米国・カリフォルニア大学のZian H. Tseng氏らは、「Postmortem Systematic Investigation of Sudden Cardiac Death study:POST SCD研究」において、ヒト免疫不全ウイルス(HIV)陽性者はHIV感染の非判明者と比べて、心臓突然死(推定)および心筋線維症の発生率が高いこと、また、HIV陽性者の心臓突然死(推定)の3分の1は潜在的な薬物過剰摂取に起因していたことを明らかにした。これまで、HIV感染者における心臓突然死および不整脈による突然死の発生率について、詳細は明らかになっていなかった。NEJM誌2021年6月17日号掲載の報告。
HIV陽性の院外心停止による死亡例を全例調査
研究グループは、2011年2月1日~2016年9月16日の期間に、サンフランシスコで発生した、18~90歳のすべての院外心停止による死亡例(HIV感染判明の有無を問わず)を対象に、包括的な培検ならびに毒性学的・組織学的検査を行い、心臓突然死と不整脈による突然死の発生率を検討した。
対象期間にサンフランシスコで18~90歳のHIV陽性者の死亡は1,379例発生し、これらのうち予期せぬ死亡は610例であった。そのうち、救急医療サービス(EMS)の記録および現場調査により院外心停止と判断されたのは109例で、遺族が解剖を拒否した1例を除く108例で剖検が行われた。
HIV陽性者は、心臓突然死と心筋線維症の発生率が高い
院外心停止109例中、WHOの心臓突然死(推定)の基準を満たしたのは48例(剖検実施47例)で、そのうち半数以下(22例)は不整脈が原因であった。
2011年2月1日~2014年3月1日の期間に、HIV感染が確認されておらず心臓突然死と推定された死亡は505例発生した。
心臓突然死(推定)による死亡の発生率は、HIV感染の判明者で53.3例/10万人年、非判明者で23.7例/10万人年であった(発生率比:2.25、95%信頼区間[CI]:1.37~3.70)。不整脈による突然死の発生率は、それぞれ25.0例/10万人年、13.3例/10万人年であった(1.87、0.93~3.78)。
心臓突然死(推定)のうち、潜在的な薬物過剰摂取に起因する死亡は、HIV感染の判明者が非判明者よりも多かった(34% vs.13%)。また、HIV陽性者では、感染の非判明者よりも、組織学的に間質性心筋線維化が高度であった。
-=-=-=-=-
**課題 1**
本文によると、院外心停止と判断されたHIV陽性者109例のうち、1例で剖検が行われなかったのはなぜですか?
**課題 2**
本文のうち、「心臓突然死(推定)による死亡」から始まり「87、0.93~3.78)。」で終わる部分を、一字も変えずに書き出してください。
この後のデータは本文とは関係ありません。

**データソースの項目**
-=-=-=-=-
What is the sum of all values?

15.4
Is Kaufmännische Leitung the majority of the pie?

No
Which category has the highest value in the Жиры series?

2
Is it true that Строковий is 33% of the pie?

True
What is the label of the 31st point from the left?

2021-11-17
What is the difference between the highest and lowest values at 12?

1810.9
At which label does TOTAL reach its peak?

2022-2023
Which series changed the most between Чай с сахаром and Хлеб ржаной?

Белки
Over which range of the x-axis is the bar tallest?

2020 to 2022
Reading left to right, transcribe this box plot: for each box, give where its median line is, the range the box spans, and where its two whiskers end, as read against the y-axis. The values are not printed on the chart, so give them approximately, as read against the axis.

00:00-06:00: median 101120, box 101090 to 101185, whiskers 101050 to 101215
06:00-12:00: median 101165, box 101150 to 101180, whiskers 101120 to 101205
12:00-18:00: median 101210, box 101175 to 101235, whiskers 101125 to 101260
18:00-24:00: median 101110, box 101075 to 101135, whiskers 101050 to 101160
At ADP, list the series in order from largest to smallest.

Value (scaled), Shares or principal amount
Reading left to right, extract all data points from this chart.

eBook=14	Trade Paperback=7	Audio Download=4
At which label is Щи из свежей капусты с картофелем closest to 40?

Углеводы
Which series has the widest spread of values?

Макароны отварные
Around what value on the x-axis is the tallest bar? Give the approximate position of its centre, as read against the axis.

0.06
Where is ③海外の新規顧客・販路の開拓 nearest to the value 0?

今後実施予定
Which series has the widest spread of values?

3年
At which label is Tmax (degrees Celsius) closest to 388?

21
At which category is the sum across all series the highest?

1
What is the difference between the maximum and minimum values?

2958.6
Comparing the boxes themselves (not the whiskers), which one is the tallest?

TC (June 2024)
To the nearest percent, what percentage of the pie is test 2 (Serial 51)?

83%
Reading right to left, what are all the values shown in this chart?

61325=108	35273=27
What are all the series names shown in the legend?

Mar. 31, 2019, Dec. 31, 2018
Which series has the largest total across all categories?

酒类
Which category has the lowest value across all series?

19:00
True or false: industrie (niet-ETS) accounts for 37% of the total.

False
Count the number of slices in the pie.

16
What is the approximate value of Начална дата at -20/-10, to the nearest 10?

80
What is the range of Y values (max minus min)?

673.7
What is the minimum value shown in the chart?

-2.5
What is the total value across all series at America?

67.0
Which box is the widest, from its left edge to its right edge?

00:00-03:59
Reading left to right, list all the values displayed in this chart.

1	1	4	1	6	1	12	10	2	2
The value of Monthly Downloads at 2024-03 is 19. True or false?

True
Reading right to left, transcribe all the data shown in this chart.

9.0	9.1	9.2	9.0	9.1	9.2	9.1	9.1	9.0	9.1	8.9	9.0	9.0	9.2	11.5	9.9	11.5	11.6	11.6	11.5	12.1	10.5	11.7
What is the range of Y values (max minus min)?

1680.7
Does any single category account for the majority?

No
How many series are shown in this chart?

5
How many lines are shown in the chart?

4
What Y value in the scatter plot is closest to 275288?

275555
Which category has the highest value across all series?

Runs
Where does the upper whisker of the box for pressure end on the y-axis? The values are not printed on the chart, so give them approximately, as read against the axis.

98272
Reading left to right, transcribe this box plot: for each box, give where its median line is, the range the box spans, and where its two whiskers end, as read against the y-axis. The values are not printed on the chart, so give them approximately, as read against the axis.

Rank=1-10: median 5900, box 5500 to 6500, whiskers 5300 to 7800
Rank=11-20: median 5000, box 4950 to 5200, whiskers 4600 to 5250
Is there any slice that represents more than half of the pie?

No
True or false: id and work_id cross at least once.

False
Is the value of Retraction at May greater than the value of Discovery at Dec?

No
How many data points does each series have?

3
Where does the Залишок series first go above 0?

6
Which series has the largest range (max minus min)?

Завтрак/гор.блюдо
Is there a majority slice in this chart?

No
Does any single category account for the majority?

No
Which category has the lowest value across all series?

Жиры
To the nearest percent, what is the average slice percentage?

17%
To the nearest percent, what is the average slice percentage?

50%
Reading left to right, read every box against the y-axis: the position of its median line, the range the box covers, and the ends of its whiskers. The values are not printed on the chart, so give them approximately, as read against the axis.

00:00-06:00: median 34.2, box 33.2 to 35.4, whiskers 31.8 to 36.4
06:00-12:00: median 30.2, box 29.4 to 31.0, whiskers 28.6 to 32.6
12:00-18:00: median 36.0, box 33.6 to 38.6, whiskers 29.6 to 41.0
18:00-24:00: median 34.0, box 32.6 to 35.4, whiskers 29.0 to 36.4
-=-=-=-=-
**答え 1**
遺族が解剖を拒否したためです。

**答え 2**
心臓突然死(推定)による死亡の発生率は、HIV感染の判明者で53.3例/10万人年、非判明者で23.7例/10万人年であった(発生率比:2.25、95%信頼区間[CI]:1.37~3.70)。不整脈による突然死の発生率は、それぞれ25.0例/10万人年、13.3例/10万人年であった(1.87、0.93~3.78)。